EXERCISE OBJECTIVE: Give every line of extracted text in the rows below as a JSON list of strings, one string per line, with blank lines skipped. Leave the pictures out.

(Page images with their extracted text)
*-*-*
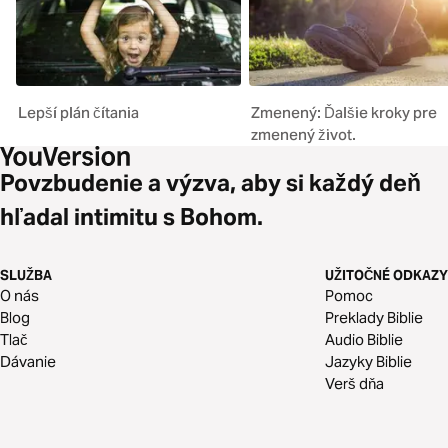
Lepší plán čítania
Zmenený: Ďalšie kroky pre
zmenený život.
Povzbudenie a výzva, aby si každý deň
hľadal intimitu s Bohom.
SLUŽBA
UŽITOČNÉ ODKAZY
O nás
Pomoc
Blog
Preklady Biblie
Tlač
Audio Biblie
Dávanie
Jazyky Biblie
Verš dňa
*-*-*
OUTPUT:
[
  "Lepší plán čítania",
  "Zmenený: Ďalšie kroky pre",
  "zmenený život.",
  "Povzbudenie a výzva, aby si každý deň",
  "hľadal intimitu s Bohom.",
  "SLUŽBA",
  "UŽITOČNÉ ODKAZY",
  "O nás",
  "Pomoc",
  "Blog",
  "Preklady Biblie",
  "Tlač",
  "Audio Biblie",
  "Dávanie",
  "Jazyky Biblie",
  "Verš dňa"
]